Connect with your sector's ecosystem
Join relevant trade associations, attend industry conferences, engage with corporate innovation teams, and build relationships with potential customers. Longwall backing is more likely when you've already validated demand with strategic partners.
Recruit an experienced co-founder or CTO if you lack one
If you're a technical founder working solo, bring on a commercial co-founder or experienced operator early. Deep tech ventures are complex to navigate commercially, and investors want to see balanced teams with complementary skills.
Prepare detailed, realistic financial models
Deep tech investors scrutinise unit economics, manufacturing costs, regulatory timelines, and path to profitability more closely than mainstream VCs.
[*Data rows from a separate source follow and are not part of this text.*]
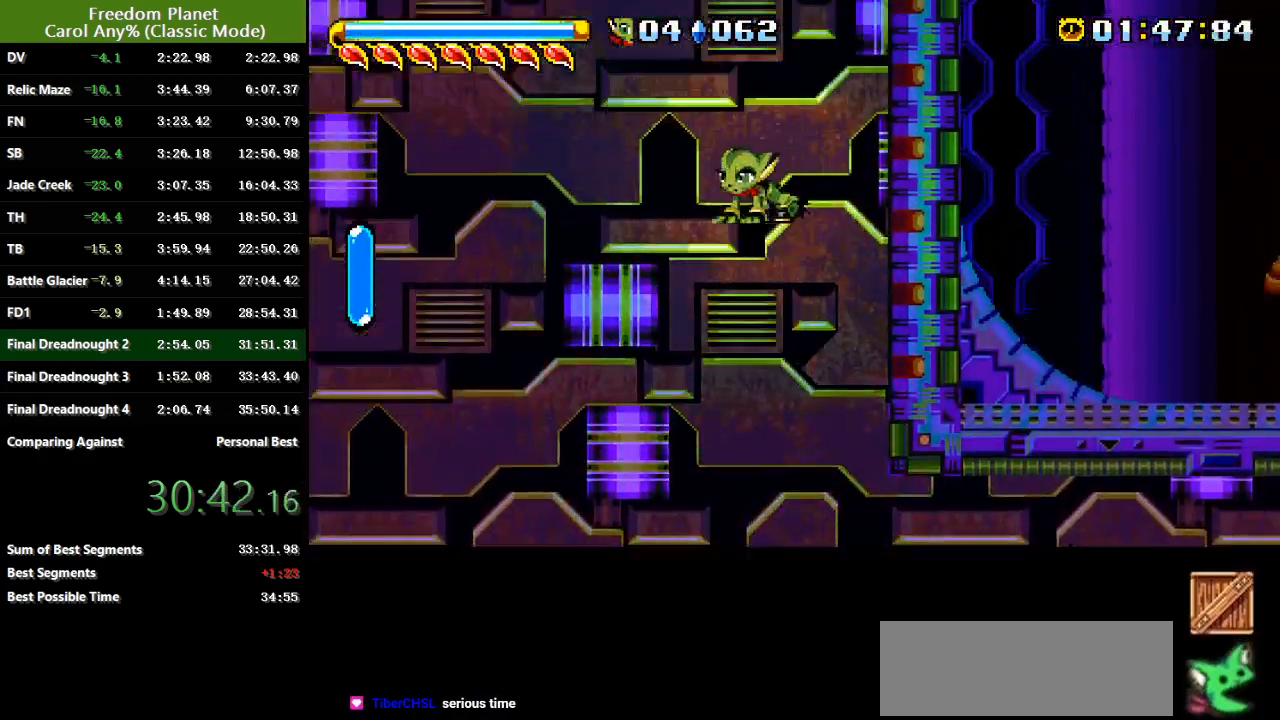
{"keys": ["down"], "events": [[33, "jump", "down"], [117, "jump", "up"], [183, "jump", "down"], [250, "jump", "up"], [317, "jump", "down"], [384, "jump", "up"]]}
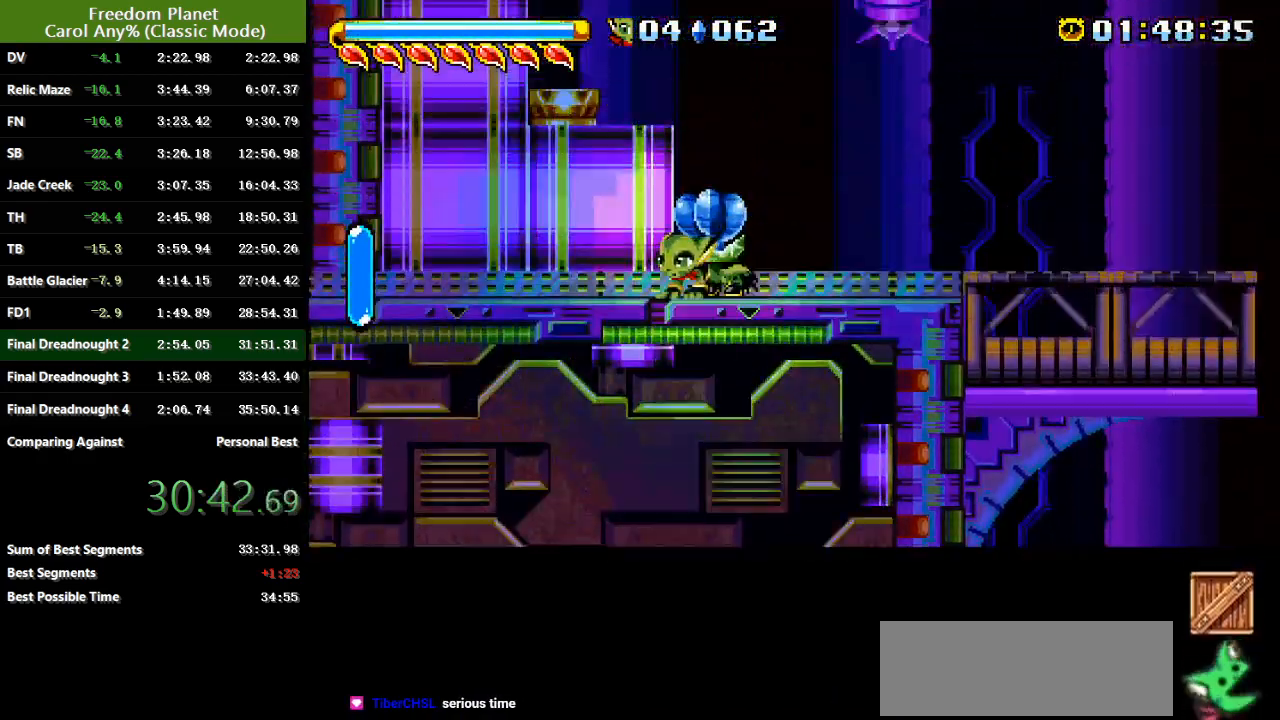
{"keys": ["down"], "events": []}
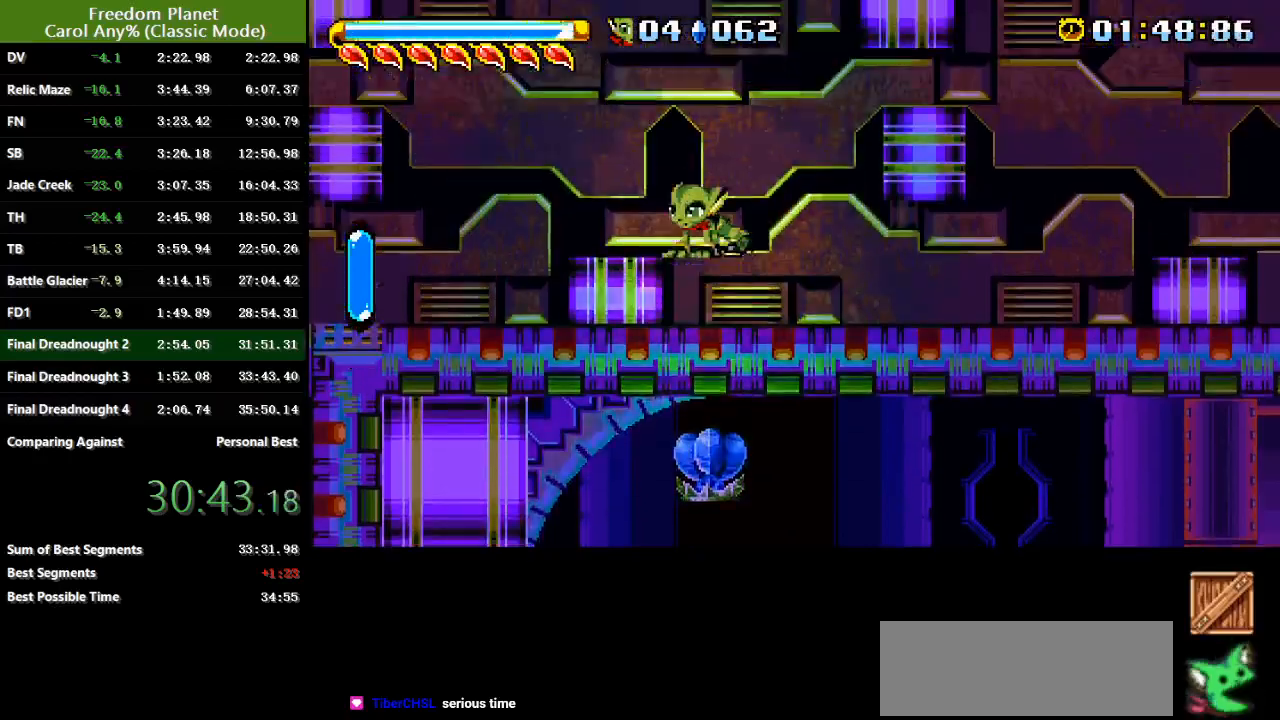
{"keys": [], "events": [[117, "down", "up"]]}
Have robust financial models built by someone with relevant industry experience, not just enthusiastic spreadsheets.
The risks and limitations: What the Longwall fund does not solve
It's worth being clear-eyed: a £100 million fund is meaningful but not unlimited. Divided across 15–25 companies, the average cheque is £4–6 million. If you're building a chip fab, a large-scale biotech platform, or an aerospace component manufacturer, you'll likely need multiple rounds, subsequent funds, or corporate partnerships to reach full commercialisation. Longwall is a crucial bridge funding source, not the full solution.
Additionally, the fund is concentrated on the most promising technical talent. If your team lacks published track records or relevant domain expertise, Longwall will pass, regardless of market opportunity. The firm is backing founders and teams, not just ideas.
Finally, the fund's success ultimately depends on exits. Deep tech companies take longer to exit (10–15 years versus 7 for software), and the exit opportunities for hardware and biotech are more constrained (strategic acquisitions are more common than IPOs). This means returns will likely be lower and more variable than software venture capital, and the fund's long-term viability depends on demonstrating that patient, specialist capital can still generate institutional returns. If Longwall's portfolio companies fail to deliver meaningful outcomes, future deep tech funding from the British Business Bank and other institutions will become harder to secure.
Conclusion: A shift in UK startup funding priorities
The British Business Bank anchoring Longwall's £100 million deep tech fund represents a meaningful evolution in UK startup funding. For the first time, there is an institutional-scale capital source explicitly designed to back the kind of ambitious, long-timeline, technically complex ventures that have historically struggled to find venture backing in the UK.
This doesn't mean deep tech founders should suddenly find fundraising easy. The competition remains intense, the technical bar remains high, and the path to profitability remains critical. But it does mean that if you're building genuine deep technology with real technical innovation, a credible team, and a clear commercial pathway, there is now an institutional investor explicitly set up to support your journey from prototype to scale.
For UK founders in hard tech, climate, life sciences, semiconductors, and advanced manufacturing, Longwall and funds like it represent a recognition that innovation isn't just about fast-scaling software. It's also about the slower, harder, more essential work of building new materials, new manufacturing processes, new medicines, and new energy systems. The British Business Bank's commitment to backing that work is a significant step forward for UK competitiveness and industrial strategy.